* **Problem requirements**:
State how many lines of the listing below contain the string "scientific", counting only matches with the same case. Reply with the number alone.

* **Part of a data file**:
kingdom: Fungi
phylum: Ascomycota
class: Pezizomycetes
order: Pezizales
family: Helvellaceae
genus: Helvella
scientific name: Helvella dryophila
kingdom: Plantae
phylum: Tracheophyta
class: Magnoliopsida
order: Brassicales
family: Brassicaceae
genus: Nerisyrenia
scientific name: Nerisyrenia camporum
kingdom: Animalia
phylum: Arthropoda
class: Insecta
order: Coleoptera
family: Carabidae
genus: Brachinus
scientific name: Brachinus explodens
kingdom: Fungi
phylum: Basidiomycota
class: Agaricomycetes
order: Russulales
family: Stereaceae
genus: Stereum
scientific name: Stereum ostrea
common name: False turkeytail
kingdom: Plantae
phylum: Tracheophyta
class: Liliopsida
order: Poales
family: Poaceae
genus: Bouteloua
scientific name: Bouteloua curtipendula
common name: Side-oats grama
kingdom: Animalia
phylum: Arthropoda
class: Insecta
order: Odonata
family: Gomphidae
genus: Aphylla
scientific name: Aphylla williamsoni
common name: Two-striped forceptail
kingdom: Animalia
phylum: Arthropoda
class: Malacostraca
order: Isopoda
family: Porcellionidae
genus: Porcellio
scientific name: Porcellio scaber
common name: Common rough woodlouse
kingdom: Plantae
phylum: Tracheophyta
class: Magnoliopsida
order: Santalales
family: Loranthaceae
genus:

* **Full solution**:
7